Friday, December 30, 2016

SOLID principles and self reflection on over designing software

Rob Ashton, someone on the internet who codes, has opinions on the SOLID principles that resonate with the kind of decision making we are taught in school but isn't practical for the real world. I'm not debating whether or not there are measurable benefits to these changes, but the complexity added to the code is the unmeasured cost when you design in the ivory tower.

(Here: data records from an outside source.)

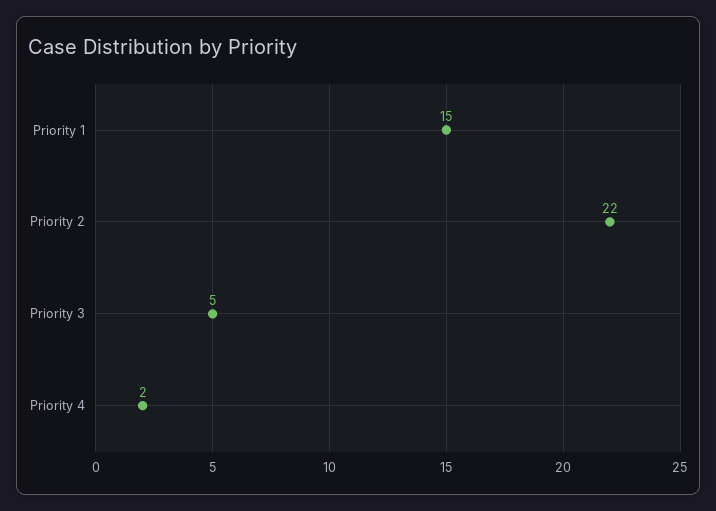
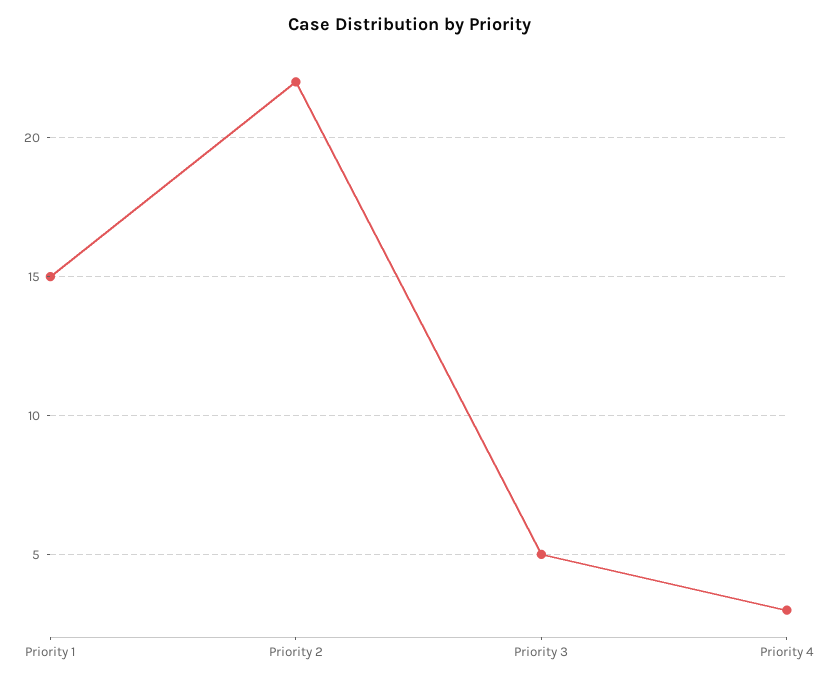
  {
    "Priority 1": 15,
    "Priority 2": 22,
    "Priority 3": 5,
-   "Priority 4": 2
+   "Priority 4": 3
  }

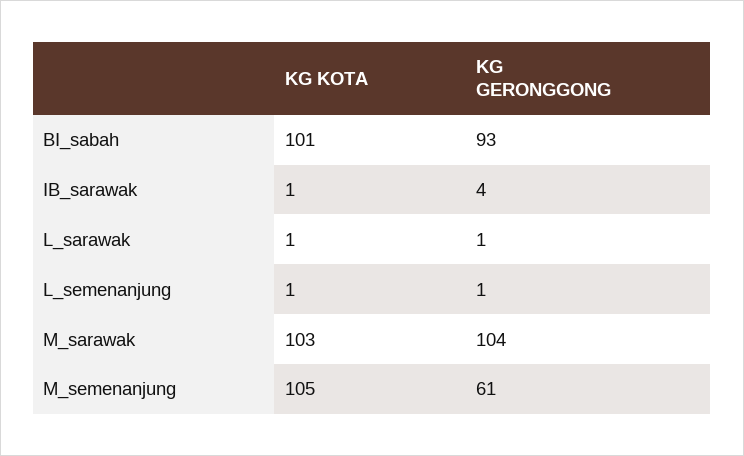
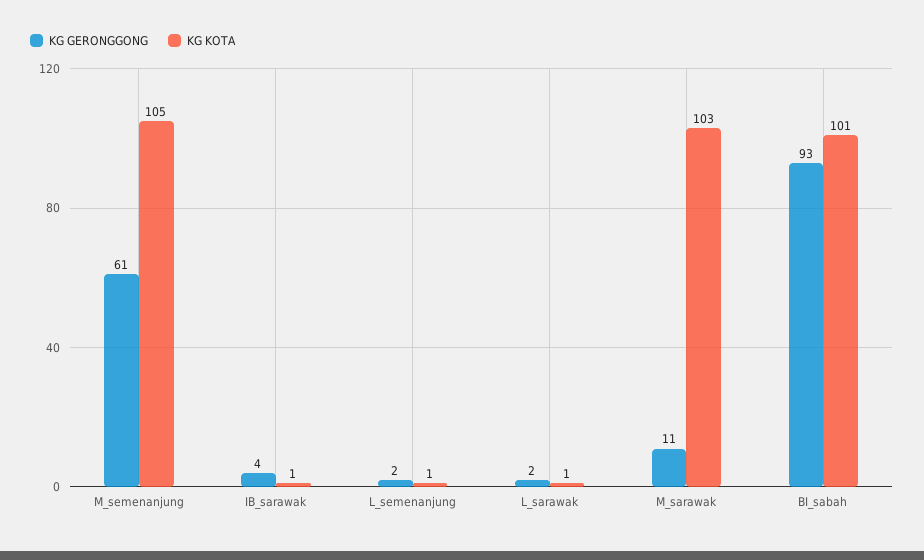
  {
    "KG KOTA": {
      "BI_sabah": 101,
      "IB_sarawak": 1,
      "L_sarawak": 1,
      "L_semenanjung": 1,
      "M_sarawak": 103,
      "M_semenanjung": 105
    },
    "KG GERONGGONG": {
      "BI_sabah": 93,
      "IB_sarawak": 4,
-     "L_sarawak": 1,
+     "L_sarawak": 2,
-     "L_semenanjung": 1,
+     "L_semenanjung": 2,
-     "M_sarawak": 104,
+     "M_sarawak": 11,
      "M_semenanjung": 61
    }
  }

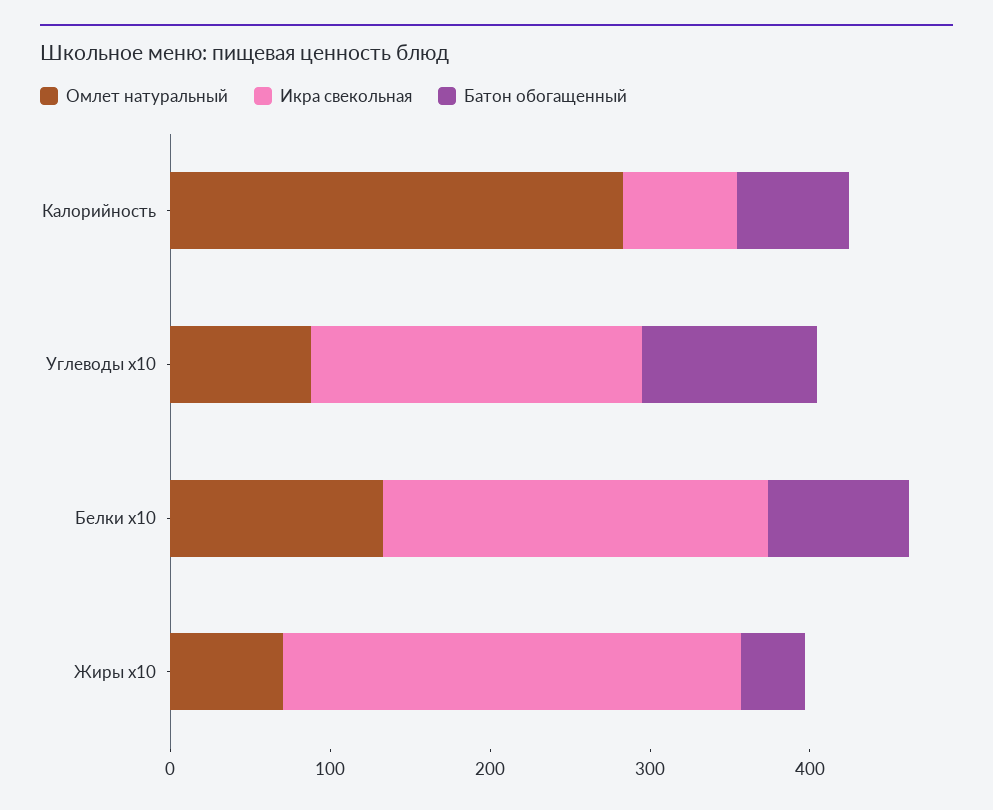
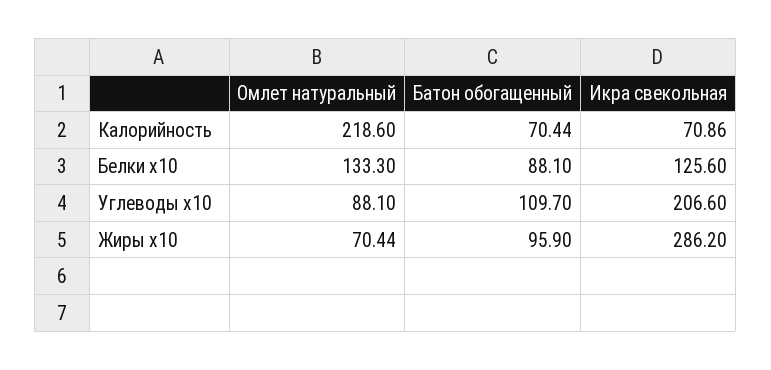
  {
    "Омлет натуральный": {
-     "Калорийность": 280,
+     "Калорийность": 218.6,
      "Углеводы x10": 88.1,
      "Белки x10": 133.3,
      "Жиры x10": 70.44
    },
    "Икра свекольная": {
      "Калорийность": 70.86,
      "Углеводы x10": 206.6,
-     "Белки x10": 240,
+     "Белки x10": 125.6,
      "Жиры x10": 286.2
    },
    "Батон обогащенный": {
      "Калорийность": 70.44,
      "Углеводы x10": 109.7,
      "Белки x10": 88.1,
-     "Жиры x10": 40
+     "Жиры x10": 95.9
    }
  }

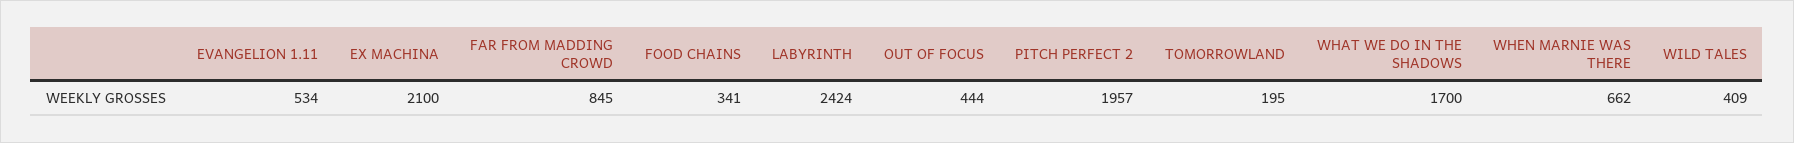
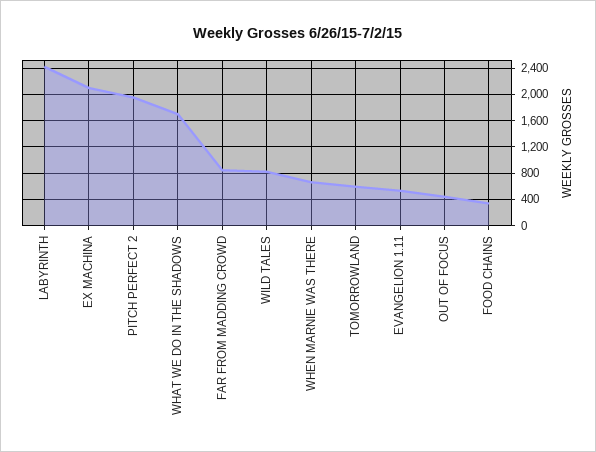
  {
    "EVANGELION 1.11": 534,
    "EX MACHINA": 2100,
    "FAR FROM MADDING CROWD": 845,
    "FOOD CHAINS": 341,
    "LABYRINTH": 2424,
    "OUT OF FOCUS": 444,
    "PITCH PERFECT 2": 1957,
-   "TOMORROWLAND": 195,
+   "TOMORROWLAND": 600,
    "WHAT WE DO IN THE SHADOWS": 1700,
    "WHEN MARNIE WAS THERE": 662,
-   "WILD TALES": 409
+   "WILD TALES": 800
  }

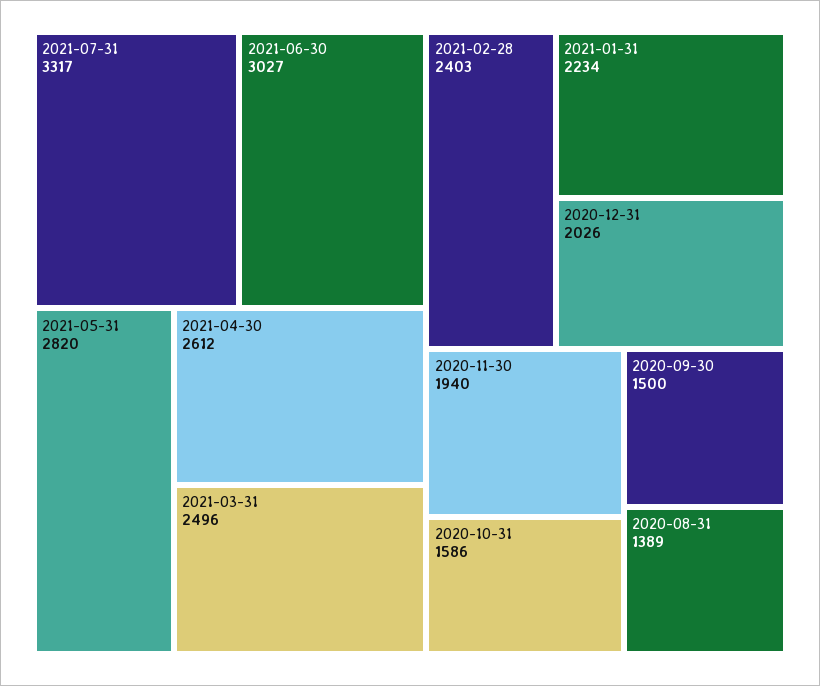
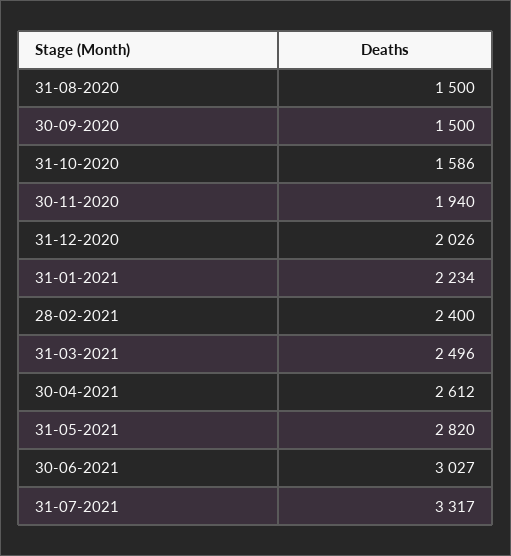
  {
    "2021-07-31": 3317,
    "2021-06-30": 3027,
    "2021-05-31": 2820,
    "2021-04-30": 2612,
    "2021-03-31": 2496,
-   "2021-02-28": 2403,
+   "2021-02-28": 2400,
    "2021-01-31": 2234,
    "2020-12-31": 2026,
    "2020-11-30": 1940,
    "2020-10-31": 1586,
    "2020-09-30": 1500,
-   "2020-08-31": 1389
+   "2020-08-31": 1500
  }

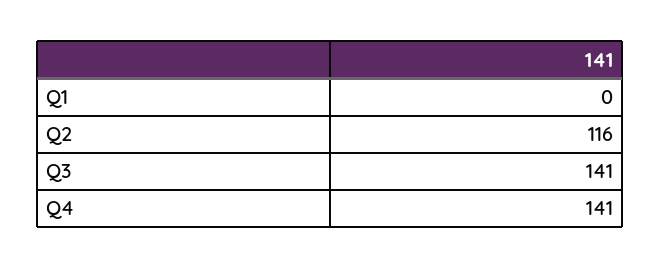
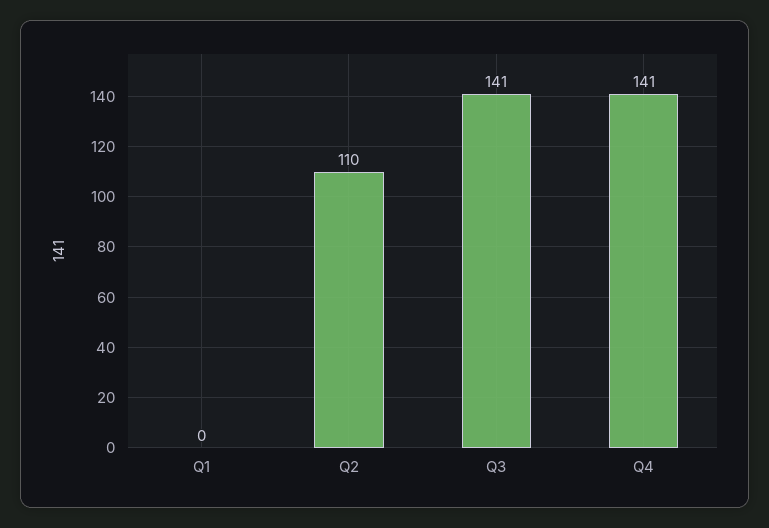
  {
    "Q1": 0,
-   "Q2": 116,
+   "Q2": 110,
    "Q3": 141,
    "Q4": 141
  }

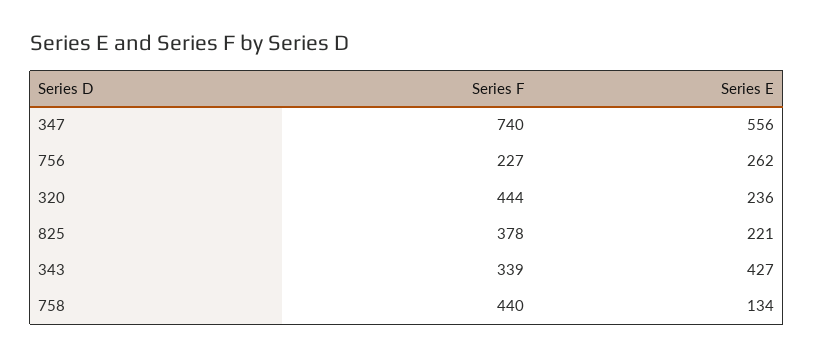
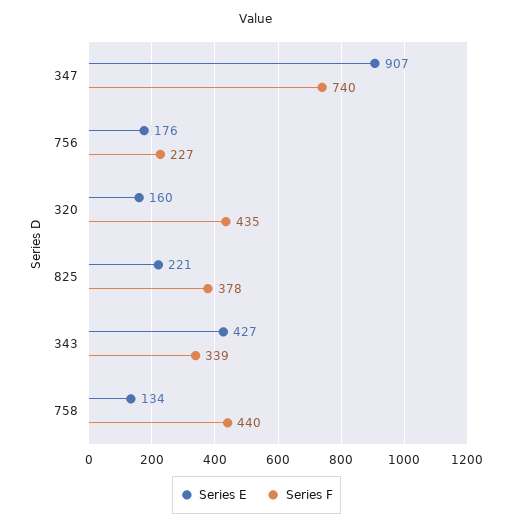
  {
    "Series F": {
      "347": 740,
      "756": 227,
-     "320": 444,
+     "320": 435,
      "825": 378,
      "343": 339,
      "758": 440
    },
    "Series E": {
-     "347": 556,
+     "347": 907,
-     "756": 262,
+     "756": 176,
-     "320": 236,
+     "320": 160,
      "825": 221,
      "343": 427,
      "758": 134
    }
  }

I've definitely made this mistake in over architecting, and so has Rob. He quotes a fictional self that resonates a little too close home:

What if somebody at some point wants to change this so they can have another behaviour for this value, I'd better use the strategy pattern here instead of this switch statement, but oh my word now I've done that what if somebody wants to use this code from some other system than this one, I'd better stick a command system in front of this and use double dispatch for handling them - but wait, what if other code needs to react from this and do something else, I'd better raise a pile of events, but what if those aren't enough I'd better make sure I split all this behaviours out into their own interfaces so they can be overridden and...
http://codeofrob.com/entries/my-relationship-with-solid---the-big-o.html

Everything in there I've done. Not quite in that order (I have a habit of implementing interfaces for everything)  but event handlers, command pattern, it so often ends up useless in typical LOB business software that I've been writing. You figure if it would matter anywhere it would be here, but not the case. Certainly overkill if we worked on one-off customer work. YAGNI and KISS are very applicable in one off projects or services engagements. Even in more recent engagements with software companies, "wiring" and "piping" can be extended after-the-fact to support your nonfunctional requirements (assuming you have decent test suites).

TL;DR: Don't be an architecture astronaut.